CONSEGNE DELL'ESERCIZIO
[A] Riporta fedelmente il passo del brano sul credito bancario che comincia con "Da qui la necessità" e arriva fino a "livello economico finanziario.".
[B] Traduci in inglese questa frase del brano sul credito bancario: «Vengono alla mente altre erogazioni di credito «no document», che – agli inizi di questo millennio – furono alla base del fenomeno dei mutui sub prime, notoriamente all'origine della crisi finanziaria del 2007.»

BRANO FORNITO
※
Per vero, sorprende la previsione contenuta nel d.l. di una ‘procedura automatica’ per la concessione da parte delle banche di importi di limitato ammontare (25 mila euro) a persone fisiche esercenti attività di impresa, arti e professioni; forma tecnica che sembra destinata a escludere la valutazione del «merito del credito», eseguita dagli enti creditizi per assicurare la «sana e prudente gestione» richiesta dalla legge speciale (art. 5 TUB). Vengono alla mente altre erogazioni di credito «no document», che – agli inizi di questo millennio – furono alla base del fenomeno dei mutui sub prime, notoriamente all’origine della crisi finanziaria del 2007. Non a caso in un similare programma di aiuti – chiamato Sba Ppp (Small business administration Paycheck protection program) – adottato recentemente negli USA si rinviene una puntuale predeterminazione dei requisiti dei soggetti richiedenti e la predisposizione di un calcolo dei fondi ottenibili.

Da qui la necessità di introdurre – in sede di conversione di tale d.l. – opportuni ‘presidi’ che rimettano alle banche la decisione finale in ordine alla concessione del credito; evitando che queste ultime siano esposte ad una possibile nuova ondata di NPL, i quali per la loro incidenza negativa sul computo dei livelli patrimoniali determinano situazioni di difficoltà analoghe a quelle che faticosamente stanno oggi superando. Diversamente, si palesa il rischio di traslare, almeno in parte, il rischio delle imprese (in ispecie le PMI) agli intermediari creditizi, con tutte le prevedibili conseguenze negative a livello economico finanziario.
※
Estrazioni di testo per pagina
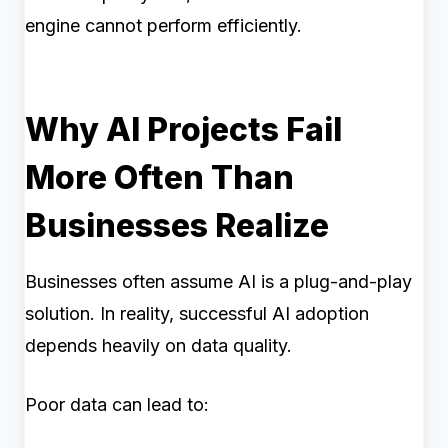
engine cannot perform efficiently.
Why AI Projects Fail
More Often Than
Businesses Realize
Businesses often assume AI is a plug-and-play
solution. In reality, successful AI adoption
depends heavily on data quality.
Poor data can lead to:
※
RISPOSTE SCRITTE
[A]
Da qui la necessità di introdurre – in sede di conversione di tale d.l. – opportuni ‘presidi’ che rimettano alle banche la decisione finale in ordine alla concessione del credito; evitando che queste ultime siano esposte ad una possibile nuova ondata di NPL, i quali per la loro incidenza negativa sul computo dei livelli patrimoniali determinano situazioni di difficoltà analoghe a quelle che faticosamente stanno oggi superando. Diversamente, si palesa il rischio di traslare, almeno in parte, il rischio delle imprese (in ispecie le PMI) agli intermediari creditizi, con tutte le prevedibili conseguenze negative a livello economico finanziario.

[B] Other "no document" loans come to mind, which, at the beginning of this millennium, were at the root of the subprime mortgage phenomenon, well known to be the origin of the 2007 financial crisis.